By Roy Ward
You’re probably wondering which stock will be the next big winner. BlackRock (BLK) offers great potential and fits all of my fundamental criteria. The stock price is very reasonable, too.
BlackRock is the largest publicly traded investment management company in the world, with assets under management totaling $3.65 trillion. The company offers a variety of investment and advisory products and services to institutional and individual investors at home and abroad.
BlackRock’s December 2009 acquisition of Barclays Global Investors is adding significant revenues and profits. Barclays’ vast array of iShare ETF offerings will enhance BlackRock’s product portfolio and lead to significant cross-selling opportunities. A recent study found that many institutional investors, such as pension funds, are investing significantly more dollars into ETFs in 2011.

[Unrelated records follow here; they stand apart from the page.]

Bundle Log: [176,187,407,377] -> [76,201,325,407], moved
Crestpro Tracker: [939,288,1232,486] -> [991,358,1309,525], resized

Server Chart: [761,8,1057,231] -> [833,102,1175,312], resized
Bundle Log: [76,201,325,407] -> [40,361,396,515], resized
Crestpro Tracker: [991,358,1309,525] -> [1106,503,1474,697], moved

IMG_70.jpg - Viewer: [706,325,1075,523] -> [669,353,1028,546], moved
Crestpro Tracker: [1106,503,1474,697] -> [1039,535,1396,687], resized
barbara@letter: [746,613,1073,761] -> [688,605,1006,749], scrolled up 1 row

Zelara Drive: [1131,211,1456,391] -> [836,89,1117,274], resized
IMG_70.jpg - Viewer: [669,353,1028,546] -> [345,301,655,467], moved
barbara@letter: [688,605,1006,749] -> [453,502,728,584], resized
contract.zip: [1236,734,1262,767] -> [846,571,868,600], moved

During the past 12-month period, BlackRock’s revenues and earnings per share soared 56% and 48%, respectively. The Barclays purchase and improved financial markets helped to produce outstanding results. I forecast revenue and EPS growth of 15% during the next 12-month period. BlackRock could exceed my forecast if sales of iShare ETFs continue to accelerate.
BlackRock’s shares sell at a reasonable 15.0 times my forward 12-month EPS forecast. Cost savings and new selling opportunities from the Barclays acquisition will lead to significant growth during the next several years. I expect BLK’s stock price to increase to my minimum sell price within two to three years. BLK is very low risk and the dividend yield is attractive at 2.8%. Buy BlackRock, and don’t be scared off by the ostensibly high price of almost 200. I think the company’s stock price has a lot further to go.